*** Selected excerpt ***
Plant height in each module was monitored every 4 days, and any instances of plant disease were recorded. Plant height was calculated as the average height of leaves in the CW-MFC module. Also, all plant biomass both aboveground and belowground were collected from the CW-MFC module to determine dry biomass of plant at the end of the experiment. Dry biomasses of all plant species were calculated by drying the harvested biomass in an oven at 65 °C for 48 h. Photosynthetic pigments (Chlorophyll a and b) concentrations of plants in each module were also measured during the experiment period. For the analysis, fresh tissues from mature leaves of plants were collected every 4 days from modules, and photosynthetic pigments were determined according to Wellburn (1994).

Bioelectric monitoring and measurement

The bioelectric production performance of each module was determined with daily measurements of the voltage drop (V) across the external resistor using a digital handheld multimeter (Fluke 287 TRUE RMS) described before (Zhao et al. 2013). According to this procedure, the cathode and anode were connected with wires and resistance, and then the potential between edges of the resistance were continuously monitored. Moreover, power density was calculated by dividing the power and current by surface area (m²) of anodes (Oon et al. 2015). After the 88th day of operation, polarization curves were determined by varying the external resistance from 1 to 580.000 Ω finally to infinity at open circuit and measuring the steady state voltage across the resistor within 15 min (Doherty et al. 2015a, b).
*** Supplied entries ***
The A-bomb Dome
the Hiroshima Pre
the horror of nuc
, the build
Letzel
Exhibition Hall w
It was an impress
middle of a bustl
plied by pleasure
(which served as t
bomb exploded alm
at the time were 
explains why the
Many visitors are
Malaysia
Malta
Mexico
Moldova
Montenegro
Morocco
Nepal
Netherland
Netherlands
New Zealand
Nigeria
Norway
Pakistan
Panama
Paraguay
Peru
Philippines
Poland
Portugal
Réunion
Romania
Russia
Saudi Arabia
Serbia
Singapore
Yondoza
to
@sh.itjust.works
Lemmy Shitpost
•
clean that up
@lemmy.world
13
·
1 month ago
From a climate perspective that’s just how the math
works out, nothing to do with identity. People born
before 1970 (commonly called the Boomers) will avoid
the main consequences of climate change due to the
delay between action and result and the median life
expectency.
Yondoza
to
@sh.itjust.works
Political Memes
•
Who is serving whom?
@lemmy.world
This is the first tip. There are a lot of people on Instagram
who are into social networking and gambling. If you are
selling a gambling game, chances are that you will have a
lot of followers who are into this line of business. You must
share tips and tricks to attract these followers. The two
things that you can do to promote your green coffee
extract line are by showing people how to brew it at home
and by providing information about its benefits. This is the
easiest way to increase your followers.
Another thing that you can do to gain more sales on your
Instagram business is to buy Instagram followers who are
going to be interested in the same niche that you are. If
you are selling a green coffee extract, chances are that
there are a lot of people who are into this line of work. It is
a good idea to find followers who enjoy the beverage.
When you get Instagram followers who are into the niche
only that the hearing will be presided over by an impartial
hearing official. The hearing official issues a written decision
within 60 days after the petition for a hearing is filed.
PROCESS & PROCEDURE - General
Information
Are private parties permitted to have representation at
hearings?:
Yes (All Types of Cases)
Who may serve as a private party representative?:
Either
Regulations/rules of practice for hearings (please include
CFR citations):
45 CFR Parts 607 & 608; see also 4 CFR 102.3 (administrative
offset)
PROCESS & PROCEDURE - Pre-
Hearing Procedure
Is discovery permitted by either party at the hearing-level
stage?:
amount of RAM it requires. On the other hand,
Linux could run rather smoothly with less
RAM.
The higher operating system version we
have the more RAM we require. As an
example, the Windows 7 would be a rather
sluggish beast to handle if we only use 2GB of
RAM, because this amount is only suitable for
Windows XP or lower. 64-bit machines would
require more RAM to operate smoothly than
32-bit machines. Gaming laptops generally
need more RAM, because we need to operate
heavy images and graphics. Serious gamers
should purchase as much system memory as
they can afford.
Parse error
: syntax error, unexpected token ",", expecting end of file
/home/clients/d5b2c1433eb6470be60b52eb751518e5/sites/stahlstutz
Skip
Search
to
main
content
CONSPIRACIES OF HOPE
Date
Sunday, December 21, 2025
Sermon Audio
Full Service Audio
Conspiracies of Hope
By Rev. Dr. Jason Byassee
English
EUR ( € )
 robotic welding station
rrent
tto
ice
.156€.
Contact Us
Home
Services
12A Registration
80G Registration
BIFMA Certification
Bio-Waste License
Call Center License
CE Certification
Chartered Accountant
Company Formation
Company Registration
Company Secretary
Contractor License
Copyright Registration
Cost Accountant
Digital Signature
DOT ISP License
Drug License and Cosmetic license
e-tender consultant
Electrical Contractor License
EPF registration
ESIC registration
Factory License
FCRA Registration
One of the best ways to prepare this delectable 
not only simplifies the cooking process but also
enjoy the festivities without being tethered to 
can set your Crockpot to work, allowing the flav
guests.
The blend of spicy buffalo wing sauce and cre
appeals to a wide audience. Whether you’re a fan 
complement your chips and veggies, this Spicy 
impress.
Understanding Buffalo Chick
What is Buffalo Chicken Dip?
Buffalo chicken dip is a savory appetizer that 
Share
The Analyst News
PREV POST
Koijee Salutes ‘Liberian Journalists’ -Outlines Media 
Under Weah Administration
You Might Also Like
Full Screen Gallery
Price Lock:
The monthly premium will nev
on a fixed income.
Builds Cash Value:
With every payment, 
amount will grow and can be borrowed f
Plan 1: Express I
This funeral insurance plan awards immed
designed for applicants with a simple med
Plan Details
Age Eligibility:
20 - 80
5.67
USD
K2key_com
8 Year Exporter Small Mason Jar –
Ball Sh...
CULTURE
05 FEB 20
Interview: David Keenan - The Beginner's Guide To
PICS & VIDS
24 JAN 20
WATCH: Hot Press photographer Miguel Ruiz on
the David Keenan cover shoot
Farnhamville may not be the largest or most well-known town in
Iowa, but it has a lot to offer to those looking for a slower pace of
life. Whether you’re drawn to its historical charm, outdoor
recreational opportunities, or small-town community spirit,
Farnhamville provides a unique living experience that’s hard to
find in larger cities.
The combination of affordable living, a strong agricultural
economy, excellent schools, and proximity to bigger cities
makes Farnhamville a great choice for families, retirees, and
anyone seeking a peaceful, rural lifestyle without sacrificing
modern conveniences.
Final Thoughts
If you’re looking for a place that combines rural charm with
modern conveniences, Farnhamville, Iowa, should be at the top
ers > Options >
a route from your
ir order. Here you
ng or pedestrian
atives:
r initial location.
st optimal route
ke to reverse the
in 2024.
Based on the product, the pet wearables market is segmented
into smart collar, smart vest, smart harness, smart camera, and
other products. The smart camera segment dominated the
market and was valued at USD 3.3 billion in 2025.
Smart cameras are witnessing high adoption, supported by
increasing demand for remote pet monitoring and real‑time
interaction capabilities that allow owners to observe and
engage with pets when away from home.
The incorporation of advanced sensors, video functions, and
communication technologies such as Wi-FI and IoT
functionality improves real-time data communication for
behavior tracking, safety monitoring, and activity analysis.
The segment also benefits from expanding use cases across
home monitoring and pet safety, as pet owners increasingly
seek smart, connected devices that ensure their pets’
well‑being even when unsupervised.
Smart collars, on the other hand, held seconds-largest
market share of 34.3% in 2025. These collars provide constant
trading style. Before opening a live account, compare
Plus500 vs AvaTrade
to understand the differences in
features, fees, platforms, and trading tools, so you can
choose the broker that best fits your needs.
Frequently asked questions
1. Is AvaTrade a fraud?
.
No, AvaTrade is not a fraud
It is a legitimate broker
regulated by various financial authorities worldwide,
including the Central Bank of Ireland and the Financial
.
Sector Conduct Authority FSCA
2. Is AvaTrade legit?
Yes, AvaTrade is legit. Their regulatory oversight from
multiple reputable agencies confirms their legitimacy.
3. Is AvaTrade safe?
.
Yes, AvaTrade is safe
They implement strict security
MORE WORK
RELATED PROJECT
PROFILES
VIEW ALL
***
Assigned task 1 -
Transcribe the methods passage word for word, everything from "The bioelectric production" down to "al. 2015a, b).".
Assigned task 2 -
According to the methods passage, at what temperature and for how long was the harvested plant biomass dried?
Assigned task 3 -
Take the passage on plant and bioelectric monitoring further, continuing from where it stops.
None of these rows is needed for the work on the text.

Expected answer 1 -
The bioelectric production performance of each module was determined with daily measurements of the voltage drop (V) across the external resistor using a digital handheld multimeter (Fluke 287 TRUE RMS) described before (Zhao et al. 2013). According to this procedure, the cathode and anode were connected with wires and resistance, and then the potential between edges of the resistance were continuously monitored. Moreover, power density was calculated by dividing the power and current by surface area (m²) of anodes (Oon et al. 2015). After the 88th day of operation, polarization curves were determined by varying the external resistance from 1 to 580.000 Ω finally to infinity at open circuit and measuring the steady state voltage across the resistor within 15 min (Doherty et al. 2015a, b).

Expected answer 2 -
At 65 °C for 48 h.

Expected answer 3 -
Soil enzyme activities

Sediment samples were also collected from each module every 4 days in the experiment period in order to determine some soil enzyme activities (dehydrogenase, urease, and phosphatase). These enzymes have a crucial role associated with the cycling of carbon (dehydrogenase), nitrogen (urease), and phosphorus (phosphatase) in a wetland matrix (Zhang et al. 2010). The collected media samples from each module were sieved and then stored in refrigerator at 4 °C prior to analysis of enzyme activity within one week. The dehydrogenase, urease, and phosphatase enzyme activities in sediment of the modules were determined according to Kong et al. (2009).

Calculation and statistical analysis

The COD, NH₄⁺, NO₃⁻, and TP removal efficiencies of each module were calculated as:

$$ \mathrm{Removal}\ \mathrm{performance}\ \left(\%\right)=\left[\left({C}_i-{C}_e\right)/{C}_i\right]\times 100 $$

(1)

where C _i and C _e are the COD, NH₄⁺, NO₃⁻_, and TP concentrations of influent and effluent samples in mg L⁻¹.

Current (I) was determined according to Ohm’s law using the formula:

$$ I=V/R $$

(2)

where V corresponds to cell voltage and R (Ω) is the external resistance.

Power (W) is determined by using the formula:

$$ P=I\times V $$

(3)

where I corresponds to current (A) and V (V) is cell voltage. Moreover, power density was calculated by dividing the power and current with surface (m²) of anode (Oon et al. 2015).

Coulombic efficiency (CE) of each module was determined as:

$$ \mathrm{CE}=\frac{I\times M}{F\times q\times n\times \Delta \mathrm{COD}} $$

(4)

where CE is Coulombic efficiency (%), M is molecular mass of O₂ (32 g O₂/mol O₂), I is current (A) and F is Faraday’s constant (C/mol), which is 94,685. q is flow rate (L/s), n is number of electrons donated per mole O₂ (4 mol e⁻/mol O₂), Finally, ∆COD represents the change in COD between influent and effluent (mg/L) (Oon et al. 2016).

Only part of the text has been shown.